The foreign language booth was titled "Can Technology Transform the Way You Learn Japanese and French?" Here, Gilberte Furstenberg, a senior lecturer in foreign languages and literatures (FLL), and her students offered visitors a chance to participate in an interactive story filmed in Paris in which one helps a certain Philippe to find an apartment. Professor Shigera Miyagawa of FLL shared StarFestival, his multilinear story program on cultural identity.
"The New Teaching/New Learning" station on life inside the Edgerton Center offered detailed conversations with Edward J. Moriarty, instructor in electrical engineering and computer science, on autonomous underwater vehicles and on the possibility of engineering some of the sports devices in the Harry Potter books.
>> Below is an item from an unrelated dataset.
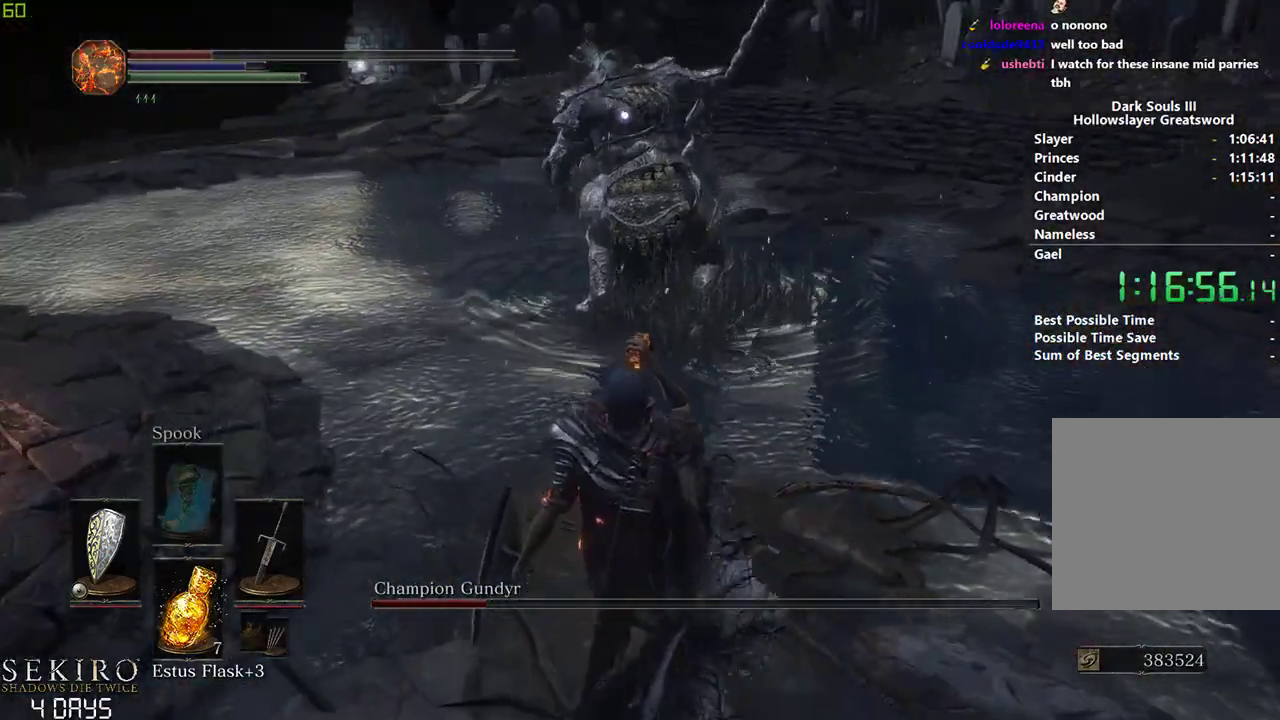
{"buttons": [], "left_stick": "down", "right_stick": "center", "events": []}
The Edgerton Center station also offered an enthusiastic trio of seniors in mechanical engineering -- Ahmed Elmouelhi, Will Garcia and David Arguelles, the only two-time winner of MIT's famed 2.007 contest -- all in Battlebots T-shirts. Battlebots is a national robot battle contest televised by Comedy Central. To an afficionado of 2.007, "Battlebots," the video, looked quite familiar, if more vicious and Goth. And no wonder.
"We were bitter rivals in the 2.007 contest. Now we're turning our energy into building a solid destructive machine," said Mr. Elhouelhi, who is the head undergraduate assistant for this year's 2.007 contest. The threesome's goal is to design and build that solid destructive machine and enter the Battlebots contest in late May -- after, of course, 2.007 occurs at MIT on May 8-9. Their Battlebots team, known as Team Goosebeary, is sponsored by the Edgerton Center and Innovation First, Inc.
"Inciting the Learning Process: Can Complex Problems Invigorate the Freshman Year?" was a workstation featuring video presentations by students in Professor Kip Hodges' cross-disciplinary course known as Mission 2004, inaugurated this year.
A panel discussion, "Are We Succeeding?" led by Robert P. Redwine, dean for undergraduate education, followed "New Teaching/New Learning at MIT."
A version of this article appeared in MIT Tech Talk on March 8, 2001.